Artikel 3: Specifieke bepalingen betreffende onderaanneming
1. Onderaannemer verstrekt voorafgaand aan of bij het sluiten van de overeenkomst:
a. een kopie van een recent uittreksel uit het handelsregister van de Kamer van Koophandel van de onderneming;
b. zijn btw-identificatienummer en (indien van toepassing) loonheffingennummer;
c. een recente ‘Verklaring betalingsgedrag keten- en inlenersaansprakelijkheid’ (niet ouder dan één maand);
2. Onderaannemer is gehouden zijn wettelijke verplichtingen tot afdracht loonbelasting en sociale premies, voor zover direct en indirect verband houdend met het aan hem opgedragen werk, na te komen.

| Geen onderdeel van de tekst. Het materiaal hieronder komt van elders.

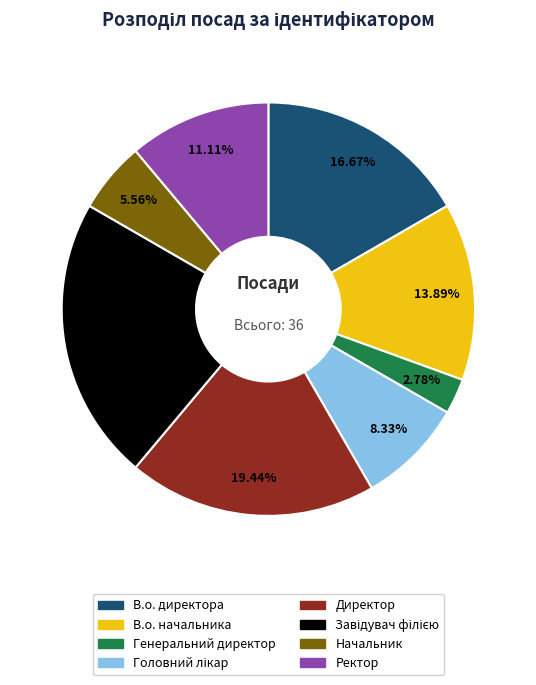

What is the smallest slice in the pie chart?

Генеральний директор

3. Voor aanvang van de werkzaamheden verstrekt onderaannemer een overzicht van de werknemers die op het werk worden ingezet met vermelding van hun volledige namen, geboortedatum en nationaliteit. Van arbeidskrachten van buiten de Europese Economische Ruimte (EER) dient ook een kopie van het geldige identiteitsbewijs en een kopie van de geldige verblijfs- en tewerkstellingsvergunning te zijn bijgevoegd.
4. In de overeenkomst is vermeld of onderaannemer een mandagenregister bijhoudt. Een mandagenregister dient volledig te worden ingevuld en bevat tenminste de volgende gegevens:
a. NAW-gegevens onderaannemer;
b. NAW-gegevens aannemer;
c. datum;
d. project-/werknummer;
e. nummer/kenmerk van de overeenkomst van onderaanneming;
f. projectnaam en plaats;
g. volledige namen en voorletters van de werknemer van de onderaannemer;
h. weeknummer;
i. aantal gewerkte uren per werknemer inclusief begin- en eindtijd.
5. Het mandagenregister dient te worden ondertekend door onderaannemer, waarmee deze tevens verklaart dat:
a. de werknemers op voorgeschreven wijze in de administratie van de onderaannemer worden verwerkt;
b. de werkelijk betaalde lonen van de werknemers in overeenstemming zijn met de vereisten op grond van de Wet Minimumloon (WML) en de van toepassing zijnde cao;
c. voor deze werknemers de wettelijk verschuldigde premies en belastingen worden afgedragen alsmede (voor zover van toepassing) de premies vanuit de van toepassing zijnde cao;
d. door onderaannemer geen andere werknemers of door hem ingeleende werknemers op dit project worden ingezet, tenzij vooraf schriftelijke toestemming van aannemer is verkregen.
6. Een mandagenregister dient wekelijks ter goedkeuring aan aannemer te worden voorgelegd. Aannemer is te allen tijde bevoegd om de juistheid van het mandagenregister te controleren.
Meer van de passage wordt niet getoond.